I love my local Indian food restaurant, Chutneys, in Tempe. I’d definitely take her there for a meal. Also, Kitchen 18 has an amazing chicken tortilla soup and I love their pastrami burger. Next, the Botanical Gardens, of course! Perhaps a play or musical at Gammage or Phoenix Theatre Company or if we had a taste for the classical, the SW Shakespeare Company. If we could stay up later, some excellent live music at Kazimierz Wine Bar in Scottsdale.
Shoutout is all about shouting out others who you feel deserve additional recognition and exposure. Who would you like to shoutout?
There are definitely people I want to credit. My parents and grandparents helped me out financially to allow me to attend undergraduate and medical school without me winding up with extensive student loans.
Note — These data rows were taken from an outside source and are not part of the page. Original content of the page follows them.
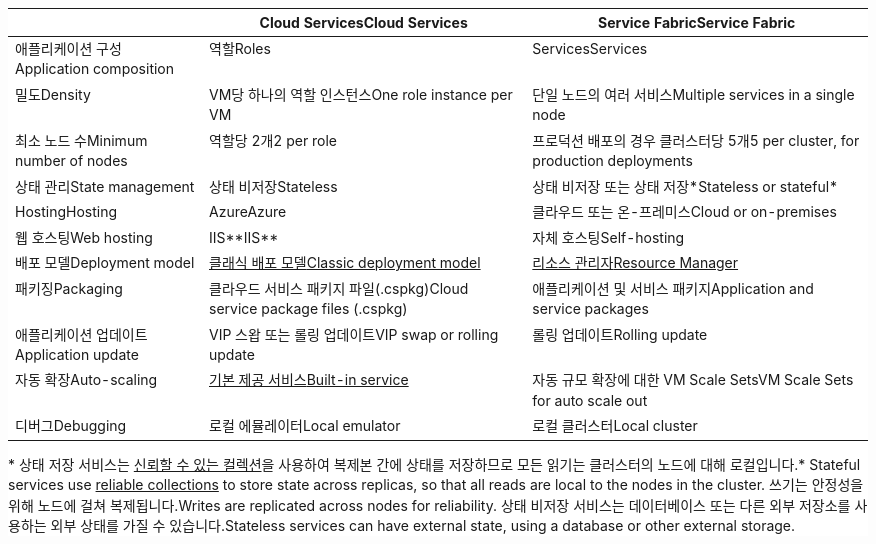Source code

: |        | <span data-ttu-id="4e9e8-166">Cloud Services</span><span class="sxs-lookup"><span data-stu-id="4e9e8-166">Cloud Services</span></span> | <span data-ttu-id="4e9e8-167">Service Fabric</span><span class="sxs-lookup"><span data-stu-id="4e9e8-167">Service Fabric</span></span> |
|--------|---------------|----------------|
| <span data-ttu-id="4e9e8-168">애플리케이션 구성</span><span class="sxs-lookup"><span data-stu-id="4e9e8-168">Application composition</span></span> | <span data-ttu-id="4e9e8-169">역할</span><span class="sxs-lookup"><span data-stu-id="4e9e8-169">Roles</span></span>| <span data-ttu-id="4e9e8-170">Services</span><span class="sxs-lookup"><span data-stu-id="4e9e8-170">Services</span></span> |
| <span data-ttu-id="4e9e8-171">밀도</span><span class="sxs-lookup"><span data-stu-id="4e9e8-171">Density</span></span> |<span data-ttu-id="4e9e8-172">VM당 하나의 역할 인스턴스</span><span class="sxs-lookup"><span data-stu-id="4e9e8-172">One role instance per VM</span></span> | <span data-ttu-id="4e9e8-173">단일 노드의 여러 서비스</span><span class="sxs-lookup"><span data-stu-id="4e9e8-173">Multiple services in a single node</span></span> |
| <span data-ttu-id="4e9e8-174">최소 노드 수</span><span class="sxs-lookup"><span data-stu-id="4e9e8-174">Minimum number of nodes</span></span> | <span data-ttu-id="4e9e8-175">역할당 2개</span><span class="sxs-lookup"><span data-stu-id="4e9e8-175">2 per role</span></span> | <span data-ttu-id="4e9e8-176">프로덕션 배포의 경우 클러스터당 5개</span><span class="sxs-lookup"><span data-stu-id="4e9e8-176">5 per cluster, for production deployments</span></span> |
| <span data-ttu-id="4e9e8-177">상태 관리</span><span class="sxs-lookup"><span data-stu-id="4e9e8-177">State management</span></span> | <span data-ttu-id="4e9e8-178">상태 비저장</span><span class="sxs-lookup"><span data-stu-id="4e9e8-178">Stateless</span></span> | <span data-ttu-id="4e9e8-179">상태 비저장 또는 상태 저장\*</span><span class="sxs-lookup"><span data-stu-id="4e9e8-179">Stateless or stateful\*</span></span> |
| <span data-ttu-id="4e9e8-180">Hosting</span><span class="sxs-lookup"><span data-stu-id="4e9e8-180">Hosting</span></span> | <span data-ttu-id="4e9e8-181">Azure</span><span class="sxs-lookup"><span data-stu-id="4e9e8-181">Azure</span></span> | <span data-ttu-id="4e9e8-182">클라우드 또는 온-프레미스</span><span class="sxs-lookup"><span data-stu-id="4e9e8-182">Cloud or on-premises</span></span> |
| <span data-ttu-id="4e9e8-183">웹 호스팅</span><span class="sxs-lookup"><span data-stu-id="4e9e8-183">Web hosting</span></span> | <span data-ttu-id="4e9e8-184">IIS\*\*</span><span class="sxs-lookup"><span data-stu-id="4e9e8-184">IIS\*\*</span></span> | <span data-ttu-id="4e9e8-185">자체 호스팅</span><span class="sxs-lookup"><span data-stu-id="4e9e8-185">Self-hosting</span></span> |
| <span data-ttu-id="4e9e8-186">배포 모델</span><span class="sxs-lookup"><span data-stu-id="4e9e8-186">Deployment model</span></span> | <span data-ttu-id="4e9e8-187">[클래식 배포 모델][azure-deployment-models]</span><span class="sxs-lookup"><span data-stu-id="4e9e8-187">[Classic deployment model][azure-deployment-models]</span></span> | <span data-ttu-id="4e9e8-188">[리소스 관리자][azure-deployment-models]</span><span class="sxs-lookup"><span data-stu-id="4e9e8-188">[Resource Manager][azure-deployment-models]</span></span>  |
| <span data-ttu-id="4e9e8-189">패키징</span><span class="sxs-lookup"><span data-stu-id="4e9e8-189">Packaging</span></span> | <span data-ttu-id="4e9e8-190">클라우드 서비스 패키지 파일(.cspkg)</span><span class="sxs-lookup"><span data-stu-id="4e9e8-190">Cloud service package files (.cspkg)</span></span> | <span data-ttu-id="4e9e8-191">애플리케이션 및 서비스 패키지</span><span class="sxs-lookup"><span data-stu-id="4e9e8-191">Application and service packages</span></span> |
| <span data-ttu-id="4e9e8-192">애플리케이션 업데이트</span><span class="sxs-lookup"><span data-stu-id="4e9e8-192">Application update</span></span> | <span data-ttu-id="4e9e8-193">VIP 스왑 또는 롤링 업데이트</span><span class="sxs-lookup"><span data-stu-id="4e9e8-193">VIP swap or rolling update</span></span> | <span data-ttu-id="4e9e8-194">롤링 업데이트</span><span class="sxs-lookup"><span data-stu-id="4e9e8-194">Rolling update</span></span> |
| <span data-ttu-id="4e9e8-195">자동 확장</span><span class="sxs-lookup"><span data-stu-id="4e9e8-195">Auto-scaling</span></span> | <span data-ttu-id="4e9e8-196">[기본 제공 서비스][cloud-service-autoscale]</span><span class="sxs-lookup"><span data-stu-id="4e9e8-196">[Built-in service][cloud-service-autoscale]</span></span> | <span data-ttu-id="4e9e8-197">자동 규모 확장에 대한 VM Scale Sets</span><span class="sxs-lookup"><span data-stu-id="4e9e8-197">VM Scale Sets for auto scale out</span></span> |
| <span data-ttu-id="4e9e8-198">디버그</span><span class="sxs-lookup"><span data-stu-id="4e9e8-198">Debugging</span></span> | <span data-ttu-id="4e9e8-199">로컬 에뮬레이터</span><span class="sxs-lookup"><span data-stu-id="4e9e8-199">Local emulator</span></span> | <span data-ttu-id="4e9e8-200">로컬 클러스터</span><span class="sxs-lookup"><span data-stu-id="4e9e8-200">Local cluster</span></span> |


<span data-ttu-id="4e9e8-201">\* 상태 저장 서비스는 [신뢰할 수 있는 컬렉션][sf-reliable-collections]을 사용하여 복제본 간에 상태를 저장하므로 모든 읽기는 클러스터의 노드에 대해 로컬입니다.</span><span class="sxs-lookup"><span data-stu-id="4e9e8-201">\* Stateful services use [reliable collections][sf-reliable-collections] to store state across replicas, so that all reads are local to the nodes in the cluster.</span></span> <span data-ttu-id="4e9e8-202">쓰기는 안정성을 위해 노드에 걸쳐 복제됩니다.</span><span class="sxs-lookup"><span data-stu-id="4e9e8-202">Writes are replicated across nodes for reliability.</span></span> <span data-ttu-id="4e9e8-203">상태 비저장 서비스는 데이터베이스 또는 다른 외부 저장소를 사용하는 외부 상태를 가질 수 있습니다.</span><span class="sxs-lookup"><span data-stu-id="4e9e8-203">Stateless services can have external state, using a database or other external storage.</span></span>


[application-gateway]: /azure/application-gateway/
[aspnet-core]: /aspnet/core/
[aspnet-webapi]: https://www.asp.net/web-api
[aspnet-migration]: /aspnet/core/migration/mvc
[aspnet-hosting]: /aspnet/core/fundamentals/hosting
[aspnet-webapi]: https://www.asp.net/web-api
[azure-deployment-models]: /azure/azure-resource-manager/resource-manager-deployment-model
[cloud-service-autoscale]: /azure/cloud-services/cloud-services-how-to-scale-portal
[cloud-service-config]: /azure/cloud-services/cloud-services-model-and-package
[cloud-service-endpoints]: /azure/cloud-services/cloud-services-enable-communication-role-instances#worker-roles-vs-web-roles
[kestrel]: /aspnet/core/fundamentals/servers/kestrel
[lb-probes]: /azure/load-balancer/load-balancer-custom-probe-overview
[owin]: https://www.asp.net/aspnet/overview/owin-and-katana
[refactor-surveys]: refactor-migrated-app.md
[sample-code]: https://github.com/mspnp/cloud-services-to-service-fabric
[sf-application-model]: /azure/service-fabric/service-fabric-application-model
[sf-aspnet-core]: /azure/service-fabric/service-fabric-add-a-web-frontend
[sf-auto-scale]: /azure/service-fabric/service-fabric-cluster-scale-up-down
[sf-compare-cloud-services]: /azure/service-fabric/service-fabric-cloud-services-migration-differences
[sf-connect-and-communicate]: /azure/service-fabric/service-fabric-connect-and-communicate-with-services
[sf-containers]: /azure/service-fabric/service-fabric-containers-overview
[sf-logs]: /azure/service-fabric/service-fabric-diagnostics-how-to-setup-wad
[sf-manifest-resources]: /azure/service-fabric/service-fabric-service-manifest-resources
[sf-migration]: /azure/service-fabric/service-fabric-cloud-services-migration-worker-role-stateless-service
[sf-multiple-environments]: /azure/service-fabric/service-fabric-manage-multiple-environment-app-configuration
[sf-node-types]: /azure/service-fabric/service-fabric-cluster-nodetypes
[sf-overview]: /azure/service-fabric/service-fabric-overview
[sf-placement-constraints]: /azure/service-fabric/service-fabric-cluster-resource-manager-cluster-description
[sf-reliable-collections]: /azure/service-fabric/service-fabric-reliable-services-reliable-collections
[sf-reliable-services]: /azure/service-fabric/service-fabric-reliable-services-introduction
[sf-reverse-proxy]: /azure/service-fabric/service-fabric-reverseproxy
[sf-security]: /azure/service-fabric/service-fabric-cluster-security
[sf-why-microservices]: /azure/service-fabric/service-fabric-overview-microservices
[tailspin-book]: https://msdn.microsoft.com/library/ff966499.aspx
[tailspin-scenario]: https://msdn.microsoft.com/library/hh534482.aspx
[unity]: https://msdn.microsoft.com/library/ff647202.aspx
[vm-scale-sets]: /azure/virtual-machine-scale-sets/virtual-machine-scale-sets-overview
That was awesome of them! Another person was my naturopathic mentor, Dr. Jared Zeff. He taught philosophy when I was a student in naturopathic medical school so he introduced me to the depth and beauty of historical and clinical naturopathic medicine. It was his classes that solidified the tenets and methodology of how to best practice my field.
Dr. Richard Bernstein is another one. He is an MD who has Type 1 Diabetes, and he wrote a book called “Dr. Bernstein’s Diabetes Solution.” When I wanted to become an expert in diabetes, I was able to preceptor with Dr. Bernstein in his clinic and thus I established a solid foundation of how to work with diabetic patients. That was the core of me, nearly 25 years later being able to publish my own book on diabetes “Master Your Diabetes.”
The last person is Shivan Sarna. When I went back into private practice, Shivan Sarna began doing these excellent webinars on SIBO (small intestine bacterial overgrowth). She including me in them from the start, and my practice really took off from the audience calling to become my patient. I am very grateful for her for rejuvenating my second medical practice.